Uma das medidas que traz impacto aos brasileiros e à economia uruguaia é o fechamento dos “free shops”. As lojas de preços baixos localizadas nas fronteiras entre Brasil e Uruguai atraem turistas semanalmente, e o fluxo de pessoas é alto. Por isso, Lacalle Pou pretende fechar esse tipo de comércio em cidades como Rivera (que faz fronteira com Santana do Livramento, no Brasil), e Chuy (ligada à Chuí no território brasileiro).

Uruguai fechará lojas de fronteiras para barrar P.1 e P.2

Vacinação continua em Rivera, uma das cidades do Uruguai com maior taxa de infecção. Apesar do aumento de casos, país já vacinou mais de 300 mil pessoas em proporção à população. Foto: Marcelo Pinto / APlateia

Rivera é uma das cidades no Uruguai cuja taxa de infecção é uma das maiores. Fora isso, o governo também irá fechar serviços da repartição pública que não sejam essenciais, suspenderá as aulas presenciais, fechará clubes e academias e irá proibir espetáculos públicos.
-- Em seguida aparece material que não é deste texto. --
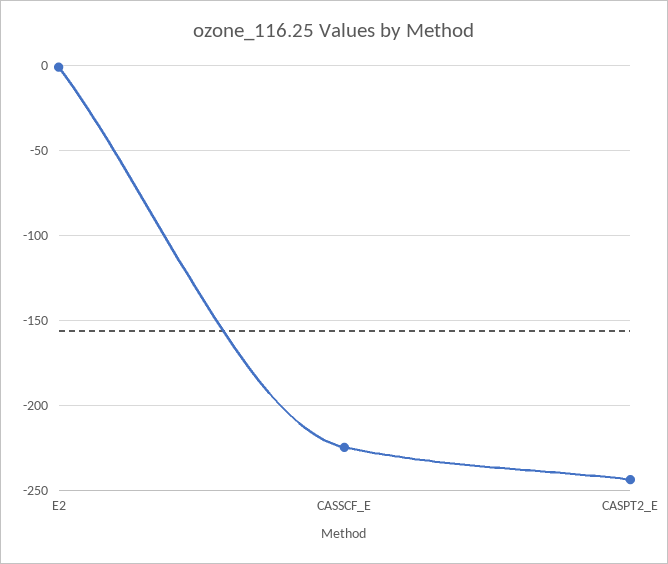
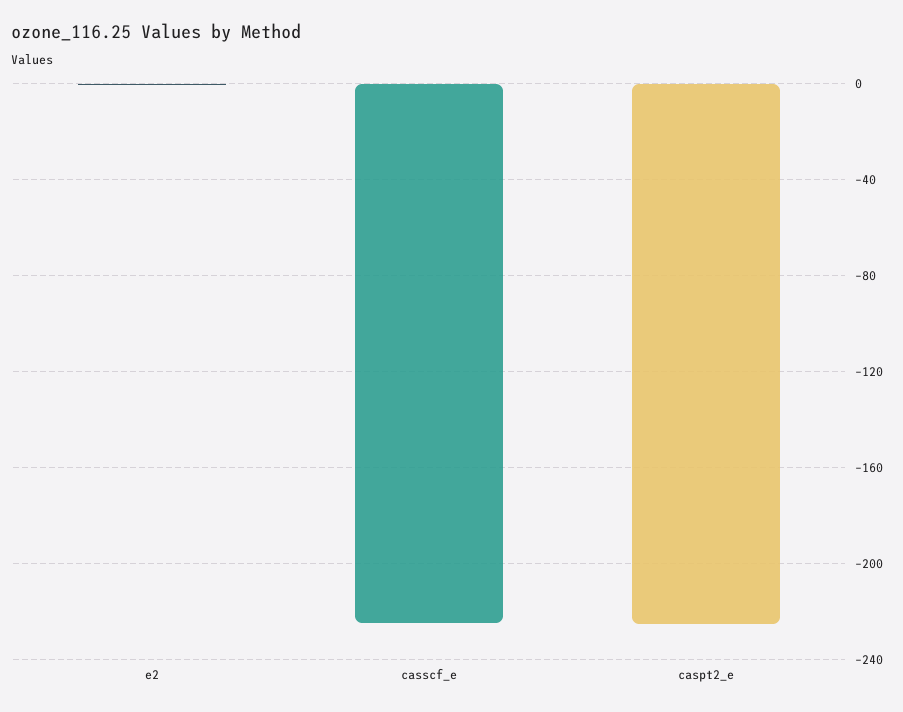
  {
    "E2": 0,
    "CASSCF_E": -225,
-   "CASPT2_E": -245
+   "CASPT2_E": -225
  }

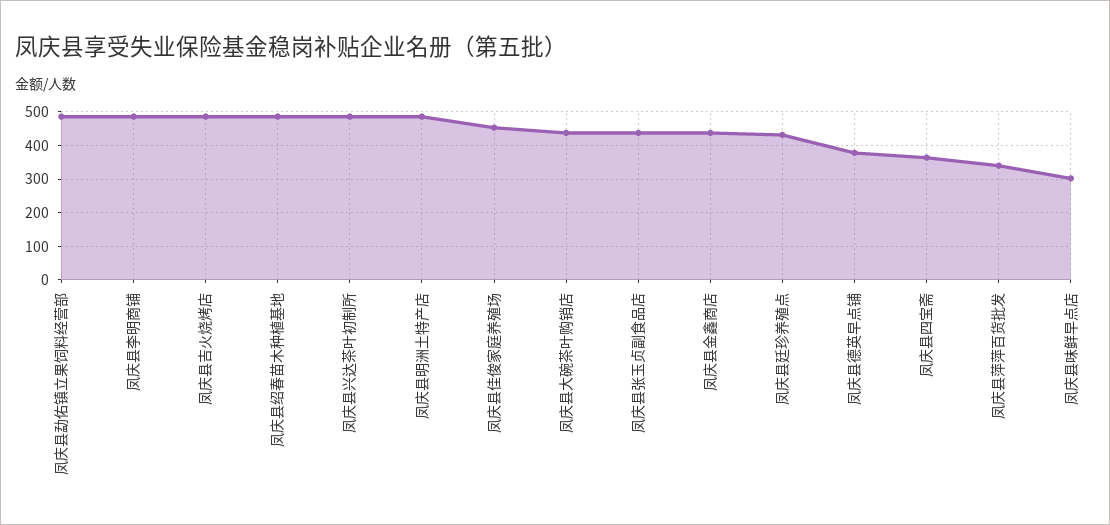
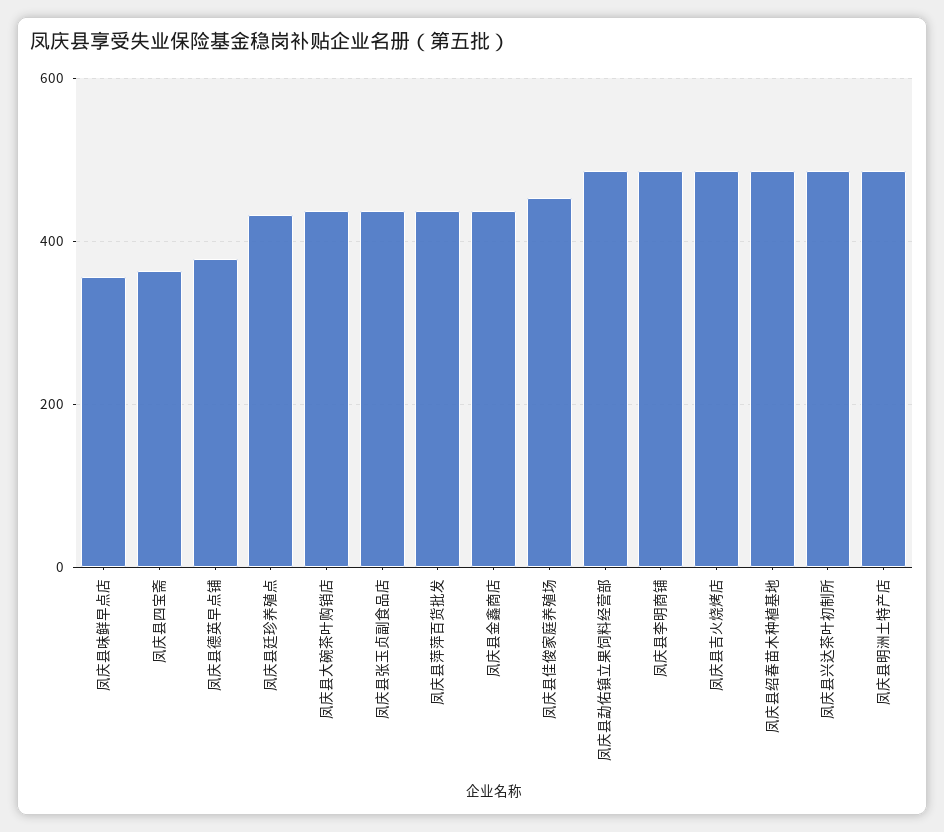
  {
    "凤庆县勐佑镇立果饲料经营部": 480,
    "凤庆县李明商铺": 480,
    "凤庆县吉火烧烤店": 480,
    "凤庆县绍春苗木种植基地": 480,
    "凤庆县兴达茶叶初制所": 480,
    "凤庆县明洲土特产店": 480,
    "凤庆县佳俊家庭养殖场": 460,
    "凤庆县大碗茶叶购销店": 440,
    "凤庆县张玉贞副食品店": 440,
    "凤庆县金鑫商店": 440,
    "凤庆县廷珍养殖点": 440,
    "凤庆县德英早点铺": 380,
    "凤庆县四宝斋": 360,
-   "凤庆县萍萍百货批发": 340,
+   "凤庆县萍萍百货批发": 440,
-   "凤庆县味鲜早点店": 300
+   "凤庆县味鲜早点店": 360
  }

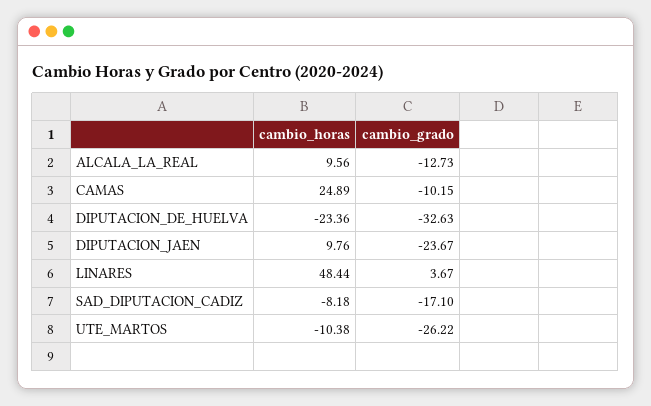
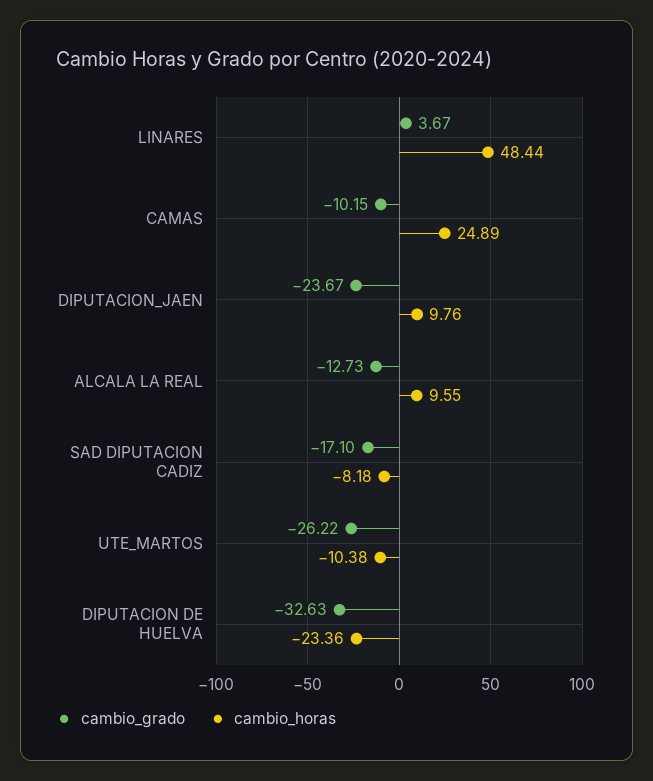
  {
    "cambio_horas": {
-     "ALCALA_LA_REAL": 9.56,
+     "ALCALA_LA_REAL": 9.55,
      "CAMAS": 24.89,
      "DIPUTACION_DE_HUELVA": -23.36,
      "DIPUTACION_JAEN": 9.76,
      "LINARES": 48.44,
      "SAD_DIPUTACION_CADIZ": -8.18,
      "UTE_MARTOS": -10.38
    },
    "cambio_grado": {
      "ALCALA_LA_REAL": -12.73,
      "CAMAS": -10.15,
      "DIPUTACION_DE_HUELVA": -32.63,
      "DIPUTACION_JAEN": -23.67,
      "LINARES": 3.67,
      "SAD_DIPUTACION_CADIZ": -17.1,
      "UTE_MARTOS": -26.22
    }
  }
Vale ressaltar que o país não passou por períodos de restrições severas desde o começo da pandemia. No caso, o governo local optou por medidas que também incluíssem a chamada “liberdade responsável”; políticas sanitárias de contenção do vírus, que tiveram colaboração da população. Essas proibições maiores serão novas à população do Uruguai.

P.1 e P.2: o que são as variantes do Covid-19?

As variantes são células do vírus original (no caso, o Sars-Cov-2), que passaram por mutações genéticas consideradas vantajosas ao próprio vírus. Ou seja, sempre que uma mutação ocorre e ela traz benefícios à sobrevivência do vírus em que está inserida, ela é mantida. A replicação e disseminação da doença é o estimulante para o surgimento das variantes.

Para uma variante ser considerada uma nova linhagem, ela precisa ter ao menos uma mutação inédita em comparação à linhagem-mãe, e precisa ser idêntica a pelo menos quatro outras amostras. O nome dado à variante é composto por uma letra e até três números. No Brasil, há a P.1 e a P.2.

A vacinação no Uruguai passou os 10% proporcional à população

A campanha de vacinação no Uruguai começou no dia 1º de março, e em três semanas 374.265 uruguaios receberam o imunizante. No país, a população é de 3,4 milhões de pessoas; ou seja, 10% dos cidadãos foram vacinados até então. Os brasileiros que moram nas cidades das fronteiras também receberam a vacina.

O país está passando pela pior fase da pandemia em território agora. Na última terça feira (23), o governo registrou 1.081 novos casos, somados aos 14.826 casos ativos. Apesar disso, o Uruguai está na frente de países da América do Sul em questão de vacinação proporcional à população, e na frente do Brasil e da Argentina.